TASK TO COMPLETE -
Which lines below hold the word "garanti"? Report each one.

DATA SECTION -

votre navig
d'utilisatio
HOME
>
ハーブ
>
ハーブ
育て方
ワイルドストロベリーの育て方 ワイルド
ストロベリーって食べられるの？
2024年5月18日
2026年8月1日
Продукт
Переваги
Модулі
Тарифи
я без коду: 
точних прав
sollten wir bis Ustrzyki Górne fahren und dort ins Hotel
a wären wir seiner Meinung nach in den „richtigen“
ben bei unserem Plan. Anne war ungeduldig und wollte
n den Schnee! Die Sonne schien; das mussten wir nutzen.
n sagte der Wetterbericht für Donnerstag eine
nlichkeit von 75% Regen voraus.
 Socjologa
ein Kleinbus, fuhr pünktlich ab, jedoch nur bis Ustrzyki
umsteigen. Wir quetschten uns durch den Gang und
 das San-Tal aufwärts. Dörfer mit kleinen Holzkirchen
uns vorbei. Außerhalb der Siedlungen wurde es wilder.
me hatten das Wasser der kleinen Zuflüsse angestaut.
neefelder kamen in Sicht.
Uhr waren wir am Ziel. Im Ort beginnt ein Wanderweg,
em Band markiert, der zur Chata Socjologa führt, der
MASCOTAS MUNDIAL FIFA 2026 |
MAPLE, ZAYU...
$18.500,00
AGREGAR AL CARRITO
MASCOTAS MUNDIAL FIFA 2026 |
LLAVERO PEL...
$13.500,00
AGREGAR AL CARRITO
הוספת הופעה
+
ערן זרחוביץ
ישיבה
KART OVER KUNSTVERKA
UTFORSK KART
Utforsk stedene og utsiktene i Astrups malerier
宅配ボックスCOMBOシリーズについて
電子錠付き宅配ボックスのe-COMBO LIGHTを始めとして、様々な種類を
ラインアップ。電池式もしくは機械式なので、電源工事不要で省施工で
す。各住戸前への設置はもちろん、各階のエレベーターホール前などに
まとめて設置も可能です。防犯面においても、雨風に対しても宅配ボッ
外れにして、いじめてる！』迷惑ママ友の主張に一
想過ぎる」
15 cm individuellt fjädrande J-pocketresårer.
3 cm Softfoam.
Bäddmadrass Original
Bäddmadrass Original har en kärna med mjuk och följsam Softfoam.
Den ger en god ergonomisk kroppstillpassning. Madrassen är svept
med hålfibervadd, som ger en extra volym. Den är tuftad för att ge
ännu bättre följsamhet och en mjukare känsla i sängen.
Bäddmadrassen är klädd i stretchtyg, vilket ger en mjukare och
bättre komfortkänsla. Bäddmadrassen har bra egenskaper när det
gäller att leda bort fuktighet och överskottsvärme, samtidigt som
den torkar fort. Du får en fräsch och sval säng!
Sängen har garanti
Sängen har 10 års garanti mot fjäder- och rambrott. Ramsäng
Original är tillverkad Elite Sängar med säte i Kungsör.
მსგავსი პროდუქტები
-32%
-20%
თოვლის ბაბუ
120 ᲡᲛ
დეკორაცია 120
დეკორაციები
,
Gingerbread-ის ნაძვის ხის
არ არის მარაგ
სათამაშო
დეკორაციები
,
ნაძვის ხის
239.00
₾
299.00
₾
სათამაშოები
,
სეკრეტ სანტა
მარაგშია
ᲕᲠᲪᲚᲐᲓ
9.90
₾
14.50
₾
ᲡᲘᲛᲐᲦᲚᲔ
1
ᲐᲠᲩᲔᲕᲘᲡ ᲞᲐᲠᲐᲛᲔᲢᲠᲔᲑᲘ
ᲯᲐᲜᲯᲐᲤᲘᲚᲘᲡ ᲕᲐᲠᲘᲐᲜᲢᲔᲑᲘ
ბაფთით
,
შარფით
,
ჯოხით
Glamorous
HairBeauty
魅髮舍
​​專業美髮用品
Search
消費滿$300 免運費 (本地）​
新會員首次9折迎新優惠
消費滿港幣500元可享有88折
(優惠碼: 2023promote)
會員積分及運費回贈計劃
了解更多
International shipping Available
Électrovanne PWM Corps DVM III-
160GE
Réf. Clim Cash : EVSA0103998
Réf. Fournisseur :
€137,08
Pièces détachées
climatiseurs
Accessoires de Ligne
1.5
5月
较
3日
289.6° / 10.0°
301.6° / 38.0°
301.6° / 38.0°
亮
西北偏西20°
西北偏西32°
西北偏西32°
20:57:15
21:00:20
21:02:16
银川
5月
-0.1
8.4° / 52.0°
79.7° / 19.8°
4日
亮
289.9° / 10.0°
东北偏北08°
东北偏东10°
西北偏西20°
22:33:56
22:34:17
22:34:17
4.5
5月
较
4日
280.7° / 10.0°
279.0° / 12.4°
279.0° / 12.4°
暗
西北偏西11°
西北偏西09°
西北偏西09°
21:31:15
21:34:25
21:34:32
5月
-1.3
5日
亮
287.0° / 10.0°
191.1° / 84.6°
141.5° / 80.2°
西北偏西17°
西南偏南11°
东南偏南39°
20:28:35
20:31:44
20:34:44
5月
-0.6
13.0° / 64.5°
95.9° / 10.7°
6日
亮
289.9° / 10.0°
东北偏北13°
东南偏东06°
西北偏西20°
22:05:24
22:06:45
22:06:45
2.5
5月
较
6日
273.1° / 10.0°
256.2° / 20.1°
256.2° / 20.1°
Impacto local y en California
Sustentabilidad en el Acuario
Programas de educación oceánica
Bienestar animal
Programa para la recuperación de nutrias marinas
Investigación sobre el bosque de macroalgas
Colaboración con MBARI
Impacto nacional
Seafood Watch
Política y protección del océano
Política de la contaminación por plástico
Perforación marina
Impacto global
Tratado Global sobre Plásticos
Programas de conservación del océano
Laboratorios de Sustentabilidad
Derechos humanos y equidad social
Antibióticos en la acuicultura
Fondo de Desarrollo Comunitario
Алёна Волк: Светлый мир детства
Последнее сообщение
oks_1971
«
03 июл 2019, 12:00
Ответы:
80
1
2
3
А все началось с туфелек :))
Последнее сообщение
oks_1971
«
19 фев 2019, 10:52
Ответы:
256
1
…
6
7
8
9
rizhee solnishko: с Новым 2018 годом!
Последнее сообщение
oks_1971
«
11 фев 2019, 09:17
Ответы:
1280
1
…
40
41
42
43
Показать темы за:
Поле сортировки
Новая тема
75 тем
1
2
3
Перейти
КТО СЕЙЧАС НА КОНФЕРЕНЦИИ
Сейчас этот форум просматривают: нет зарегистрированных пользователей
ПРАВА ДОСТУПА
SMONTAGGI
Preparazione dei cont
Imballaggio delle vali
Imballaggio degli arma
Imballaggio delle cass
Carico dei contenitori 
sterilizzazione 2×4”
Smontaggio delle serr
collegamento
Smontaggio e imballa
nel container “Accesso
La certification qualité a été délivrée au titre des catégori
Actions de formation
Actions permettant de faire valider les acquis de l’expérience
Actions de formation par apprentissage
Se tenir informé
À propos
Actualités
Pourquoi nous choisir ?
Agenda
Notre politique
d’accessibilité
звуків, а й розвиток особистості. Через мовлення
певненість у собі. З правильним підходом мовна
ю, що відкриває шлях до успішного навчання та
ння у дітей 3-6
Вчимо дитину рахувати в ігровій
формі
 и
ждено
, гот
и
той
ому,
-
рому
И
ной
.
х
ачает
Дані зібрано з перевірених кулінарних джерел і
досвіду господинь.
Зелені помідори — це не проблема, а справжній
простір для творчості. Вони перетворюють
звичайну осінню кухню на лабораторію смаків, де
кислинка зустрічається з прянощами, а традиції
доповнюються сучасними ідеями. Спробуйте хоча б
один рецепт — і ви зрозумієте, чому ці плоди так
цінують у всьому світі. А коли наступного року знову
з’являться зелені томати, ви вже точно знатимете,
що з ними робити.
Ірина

ANSWER TO THIS EXERCISE -
Sängen har garanti
Sängen har 10 års garanti mot fjäder- och rambrott. Ramsäng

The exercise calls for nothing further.